“We have until May n to complete efforts needed to become an FATF member and with the planning and endeavors undertaken so far, we will achieve the standards required for membership,” Valiollah Seif also said in a talk with the Persian-language Khorasan newspaper, IBENA reported.
The intergovernmental FATF, which is the global standard-setting body for anti-money laundering and combating the financing of terrorism (AML/CFT), welcomed Tehran’s initiative to conform to its international standards in late June and called for a one-year suspension of restrictions.
On February 24, the organization issued a public statement, noting that “if FATF determines that Iran has not demonstrated sufficient progress in implementing the action plan at the end of that period, FATF’s counter-measures will be reimposed”.

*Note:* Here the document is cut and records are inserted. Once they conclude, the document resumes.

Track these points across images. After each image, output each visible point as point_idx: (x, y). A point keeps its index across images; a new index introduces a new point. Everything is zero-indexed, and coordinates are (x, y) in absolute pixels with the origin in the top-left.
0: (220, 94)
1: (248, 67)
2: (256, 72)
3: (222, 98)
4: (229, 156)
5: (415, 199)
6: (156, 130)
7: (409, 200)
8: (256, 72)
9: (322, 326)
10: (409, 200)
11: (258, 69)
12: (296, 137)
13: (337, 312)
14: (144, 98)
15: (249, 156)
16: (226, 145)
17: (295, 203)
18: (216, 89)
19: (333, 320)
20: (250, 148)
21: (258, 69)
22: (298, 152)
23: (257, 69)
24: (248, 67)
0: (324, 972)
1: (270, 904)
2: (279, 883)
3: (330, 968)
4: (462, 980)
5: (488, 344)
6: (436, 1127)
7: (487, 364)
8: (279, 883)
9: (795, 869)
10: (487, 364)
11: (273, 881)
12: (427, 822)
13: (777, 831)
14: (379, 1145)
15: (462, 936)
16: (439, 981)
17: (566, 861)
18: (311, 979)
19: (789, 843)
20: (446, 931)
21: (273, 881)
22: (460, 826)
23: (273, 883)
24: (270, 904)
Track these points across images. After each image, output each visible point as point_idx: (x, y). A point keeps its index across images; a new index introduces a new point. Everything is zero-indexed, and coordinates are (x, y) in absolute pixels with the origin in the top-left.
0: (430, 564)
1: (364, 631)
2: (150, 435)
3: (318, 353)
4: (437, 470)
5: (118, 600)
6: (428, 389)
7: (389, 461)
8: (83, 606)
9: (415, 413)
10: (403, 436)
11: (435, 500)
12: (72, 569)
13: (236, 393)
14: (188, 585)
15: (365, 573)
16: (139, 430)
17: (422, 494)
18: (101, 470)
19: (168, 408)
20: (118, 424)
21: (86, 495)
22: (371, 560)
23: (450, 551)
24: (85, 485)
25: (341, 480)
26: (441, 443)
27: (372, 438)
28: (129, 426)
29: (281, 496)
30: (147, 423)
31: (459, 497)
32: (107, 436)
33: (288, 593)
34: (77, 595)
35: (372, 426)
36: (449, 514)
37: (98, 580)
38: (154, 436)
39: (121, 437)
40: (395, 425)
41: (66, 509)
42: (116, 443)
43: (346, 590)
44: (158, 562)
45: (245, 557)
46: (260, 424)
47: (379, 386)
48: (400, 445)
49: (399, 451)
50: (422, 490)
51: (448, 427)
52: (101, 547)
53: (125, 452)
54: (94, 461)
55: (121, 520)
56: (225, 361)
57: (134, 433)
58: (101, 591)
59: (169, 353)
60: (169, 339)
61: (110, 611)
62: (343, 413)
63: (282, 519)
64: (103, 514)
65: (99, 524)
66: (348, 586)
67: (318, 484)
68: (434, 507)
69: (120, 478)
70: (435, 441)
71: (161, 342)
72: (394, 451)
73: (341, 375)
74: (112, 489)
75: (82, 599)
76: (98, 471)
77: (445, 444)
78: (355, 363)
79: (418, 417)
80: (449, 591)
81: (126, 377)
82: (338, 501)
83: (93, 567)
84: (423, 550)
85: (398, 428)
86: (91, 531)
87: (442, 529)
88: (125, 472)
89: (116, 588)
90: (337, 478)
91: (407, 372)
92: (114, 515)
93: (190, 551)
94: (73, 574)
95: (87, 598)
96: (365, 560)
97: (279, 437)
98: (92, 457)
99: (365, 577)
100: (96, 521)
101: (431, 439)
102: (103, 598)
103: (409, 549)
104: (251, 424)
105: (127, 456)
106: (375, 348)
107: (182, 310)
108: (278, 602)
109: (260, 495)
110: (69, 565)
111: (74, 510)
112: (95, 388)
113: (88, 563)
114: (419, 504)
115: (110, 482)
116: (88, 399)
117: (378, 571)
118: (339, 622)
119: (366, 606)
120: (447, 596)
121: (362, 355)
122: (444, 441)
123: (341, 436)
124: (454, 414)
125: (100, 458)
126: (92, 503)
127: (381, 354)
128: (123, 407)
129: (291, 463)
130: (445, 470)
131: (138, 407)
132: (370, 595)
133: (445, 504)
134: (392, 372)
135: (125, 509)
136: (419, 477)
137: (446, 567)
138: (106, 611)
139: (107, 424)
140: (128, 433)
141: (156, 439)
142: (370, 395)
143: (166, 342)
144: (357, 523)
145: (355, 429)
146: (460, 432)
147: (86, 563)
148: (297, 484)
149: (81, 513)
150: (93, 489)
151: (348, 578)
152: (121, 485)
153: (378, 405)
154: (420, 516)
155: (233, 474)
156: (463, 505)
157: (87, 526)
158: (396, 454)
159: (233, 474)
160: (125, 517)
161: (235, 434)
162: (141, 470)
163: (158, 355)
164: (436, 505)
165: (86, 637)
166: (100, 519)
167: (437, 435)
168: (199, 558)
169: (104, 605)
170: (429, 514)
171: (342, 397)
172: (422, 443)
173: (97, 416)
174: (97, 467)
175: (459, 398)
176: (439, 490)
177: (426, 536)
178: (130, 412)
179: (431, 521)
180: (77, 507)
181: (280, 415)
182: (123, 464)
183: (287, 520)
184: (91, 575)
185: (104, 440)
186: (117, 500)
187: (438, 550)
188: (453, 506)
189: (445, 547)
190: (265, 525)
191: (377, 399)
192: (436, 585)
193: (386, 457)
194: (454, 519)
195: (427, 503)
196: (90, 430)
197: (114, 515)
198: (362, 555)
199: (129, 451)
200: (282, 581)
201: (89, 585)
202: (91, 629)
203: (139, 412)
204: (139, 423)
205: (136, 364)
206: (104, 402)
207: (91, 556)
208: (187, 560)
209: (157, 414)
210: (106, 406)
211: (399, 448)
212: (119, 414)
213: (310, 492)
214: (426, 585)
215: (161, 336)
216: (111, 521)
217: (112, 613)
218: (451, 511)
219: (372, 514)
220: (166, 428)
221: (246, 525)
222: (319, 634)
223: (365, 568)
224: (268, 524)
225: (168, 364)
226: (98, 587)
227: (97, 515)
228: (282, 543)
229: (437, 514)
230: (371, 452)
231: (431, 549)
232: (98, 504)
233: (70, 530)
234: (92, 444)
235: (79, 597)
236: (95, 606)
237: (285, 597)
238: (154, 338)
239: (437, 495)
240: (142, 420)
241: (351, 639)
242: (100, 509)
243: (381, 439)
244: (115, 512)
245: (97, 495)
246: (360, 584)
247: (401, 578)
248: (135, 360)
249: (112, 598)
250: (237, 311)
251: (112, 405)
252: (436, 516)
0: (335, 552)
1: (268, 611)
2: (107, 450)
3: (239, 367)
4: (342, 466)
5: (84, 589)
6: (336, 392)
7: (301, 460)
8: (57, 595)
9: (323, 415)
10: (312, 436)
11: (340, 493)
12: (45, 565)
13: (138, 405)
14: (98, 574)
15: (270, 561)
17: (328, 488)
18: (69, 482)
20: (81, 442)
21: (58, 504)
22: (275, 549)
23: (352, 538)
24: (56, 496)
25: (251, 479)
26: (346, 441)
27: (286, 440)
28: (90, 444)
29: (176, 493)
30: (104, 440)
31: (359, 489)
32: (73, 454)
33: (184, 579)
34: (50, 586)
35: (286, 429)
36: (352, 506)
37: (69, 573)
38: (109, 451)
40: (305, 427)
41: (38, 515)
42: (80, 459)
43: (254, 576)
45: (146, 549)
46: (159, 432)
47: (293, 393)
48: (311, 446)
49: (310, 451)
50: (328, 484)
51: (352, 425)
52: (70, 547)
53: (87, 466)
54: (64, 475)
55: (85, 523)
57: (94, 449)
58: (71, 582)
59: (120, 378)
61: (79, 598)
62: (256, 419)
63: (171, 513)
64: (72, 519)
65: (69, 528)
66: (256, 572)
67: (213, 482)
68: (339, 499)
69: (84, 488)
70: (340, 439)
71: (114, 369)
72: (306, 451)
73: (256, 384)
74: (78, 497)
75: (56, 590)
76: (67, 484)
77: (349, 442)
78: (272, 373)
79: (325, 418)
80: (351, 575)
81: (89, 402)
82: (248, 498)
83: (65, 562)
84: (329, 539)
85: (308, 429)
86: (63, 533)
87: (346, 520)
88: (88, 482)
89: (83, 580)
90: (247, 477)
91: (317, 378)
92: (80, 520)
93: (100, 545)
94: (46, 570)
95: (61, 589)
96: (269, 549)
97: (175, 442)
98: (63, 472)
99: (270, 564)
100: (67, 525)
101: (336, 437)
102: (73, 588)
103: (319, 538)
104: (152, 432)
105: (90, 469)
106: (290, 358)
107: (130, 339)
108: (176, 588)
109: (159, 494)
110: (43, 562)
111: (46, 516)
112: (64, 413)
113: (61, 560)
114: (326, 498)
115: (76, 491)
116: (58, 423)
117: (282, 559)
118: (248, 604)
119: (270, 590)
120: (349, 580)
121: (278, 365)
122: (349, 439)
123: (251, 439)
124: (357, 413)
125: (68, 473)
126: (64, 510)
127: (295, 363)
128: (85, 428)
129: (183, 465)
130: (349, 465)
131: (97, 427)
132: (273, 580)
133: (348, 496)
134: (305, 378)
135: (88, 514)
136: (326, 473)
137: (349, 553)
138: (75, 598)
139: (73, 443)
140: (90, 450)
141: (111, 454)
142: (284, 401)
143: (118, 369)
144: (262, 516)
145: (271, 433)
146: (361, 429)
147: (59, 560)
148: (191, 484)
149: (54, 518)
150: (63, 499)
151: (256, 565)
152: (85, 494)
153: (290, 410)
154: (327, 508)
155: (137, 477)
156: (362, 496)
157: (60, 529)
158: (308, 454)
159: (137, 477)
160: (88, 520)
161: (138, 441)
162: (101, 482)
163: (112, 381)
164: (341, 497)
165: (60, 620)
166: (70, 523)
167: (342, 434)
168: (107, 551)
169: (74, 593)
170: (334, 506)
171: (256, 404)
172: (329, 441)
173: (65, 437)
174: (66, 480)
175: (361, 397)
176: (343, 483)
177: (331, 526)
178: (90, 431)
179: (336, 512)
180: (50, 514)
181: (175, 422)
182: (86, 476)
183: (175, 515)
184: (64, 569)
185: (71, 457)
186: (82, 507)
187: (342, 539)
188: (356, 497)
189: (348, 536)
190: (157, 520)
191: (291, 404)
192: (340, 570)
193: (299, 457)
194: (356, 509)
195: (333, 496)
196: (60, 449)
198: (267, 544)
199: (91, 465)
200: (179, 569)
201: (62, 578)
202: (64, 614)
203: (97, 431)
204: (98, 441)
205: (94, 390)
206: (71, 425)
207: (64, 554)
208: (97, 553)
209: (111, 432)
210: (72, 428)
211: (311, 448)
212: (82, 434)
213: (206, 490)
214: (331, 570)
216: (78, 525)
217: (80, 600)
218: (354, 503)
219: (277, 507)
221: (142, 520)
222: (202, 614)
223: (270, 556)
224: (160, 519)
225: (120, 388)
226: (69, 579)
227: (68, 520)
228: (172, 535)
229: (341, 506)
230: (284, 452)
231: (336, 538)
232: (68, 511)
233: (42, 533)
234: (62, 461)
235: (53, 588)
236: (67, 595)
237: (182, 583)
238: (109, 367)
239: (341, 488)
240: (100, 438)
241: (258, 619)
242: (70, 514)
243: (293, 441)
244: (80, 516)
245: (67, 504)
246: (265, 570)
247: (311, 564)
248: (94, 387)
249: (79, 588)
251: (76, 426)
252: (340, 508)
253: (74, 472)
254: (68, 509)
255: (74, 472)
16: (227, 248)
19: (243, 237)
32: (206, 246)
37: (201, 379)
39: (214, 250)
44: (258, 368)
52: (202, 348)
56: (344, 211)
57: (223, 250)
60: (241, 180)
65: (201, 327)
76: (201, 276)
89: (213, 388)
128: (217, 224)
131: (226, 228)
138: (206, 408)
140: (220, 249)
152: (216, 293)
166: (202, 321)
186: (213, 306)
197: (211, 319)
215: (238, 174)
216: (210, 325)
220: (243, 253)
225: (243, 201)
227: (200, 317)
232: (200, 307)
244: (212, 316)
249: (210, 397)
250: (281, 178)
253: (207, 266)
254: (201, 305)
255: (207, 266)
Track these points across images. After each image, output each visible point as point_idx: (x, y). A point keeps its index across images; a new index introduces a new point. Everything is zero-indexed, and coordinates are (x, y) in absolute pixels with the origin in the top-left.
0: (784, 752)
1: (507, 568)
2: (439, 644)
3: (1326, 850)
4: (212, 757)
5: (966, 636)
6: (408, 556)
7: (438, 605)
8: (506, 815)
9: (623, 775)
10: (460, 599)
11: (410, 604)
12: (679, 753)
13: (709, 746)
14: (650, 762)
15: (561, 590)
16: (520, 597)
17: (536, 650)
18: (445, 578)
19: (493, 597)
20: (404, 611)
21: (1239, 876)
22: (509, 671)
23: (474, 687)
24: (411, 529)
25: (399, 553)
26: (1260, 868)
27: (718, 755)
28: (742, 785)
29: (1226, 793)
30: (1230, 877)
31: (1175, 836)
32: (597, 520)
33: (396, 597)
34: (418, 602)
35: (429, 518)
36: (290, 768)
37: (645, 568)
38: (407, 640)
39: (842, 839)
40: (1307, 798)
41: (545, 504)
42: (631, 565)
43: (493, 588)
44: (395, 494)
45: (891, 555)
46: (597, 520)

However, “if Iran meets its commitments under the action plan in this period, FATF will consider next steps”.
Responding to allegations that Iran may be placed on the blacklist of uncooperative states, Seif said, “We never announced that the country has been permanently removed from the list, rather we have managed to have countermeasures against Iran suspended, which was an important step.”
The CBI governor reiterated that regulations and standards required to become an FATF member do not call for sharing sensitive information or appeasing the organization, but “are actions that ensure we will prevent money laundering within the banking system and not serve terrorists”.
Conforming to these standards and installing the necessary software not only work to make the country immune against “banking corruption”, Seif said, but will also prepare the grounds for Iran’s FATF membership.
FATF’s latest public statement prompted a senior lawmaker to lambast the organization, saying it will be illogical and unacceptable for the organization to “threaten Iran”.
“The conditions of FATF action plan have been defined, but if they reckon for any reason that Iran is not cooperating and put the country on its blacklist again, it would be unacceptable,” Mohammad Reza Pour-Ebrahimi, who heads Majlis Economic Commission, said last week.
Pour-Ebrahimi added that if the organization continues to treat Iran in this manner, the parliament would likely decide to end the country’s cooperation with FATF.
Seif, however, saw it unlikely that things will get to that point and said with the AML/CFT measures approved in the parliament so far, “we believe we can complete our efforts by [May] and join the FATF”.
In March 2016, the Iranian Parliament adopted an Anti-Money Laundering/Combating the Financing of Terrorism law and declared its high-level political commitment to implement an action plan. Iranian authorities have requested an assessment by the International Monetary Fund on Iran’s compliance with the AML/CFT regime against the FATF standards, which will take place late 2018.
Since 2015-16, Iran has also became an observer in the Eurasian AML/CFT group following the adoption of a high-level action plan with FATF.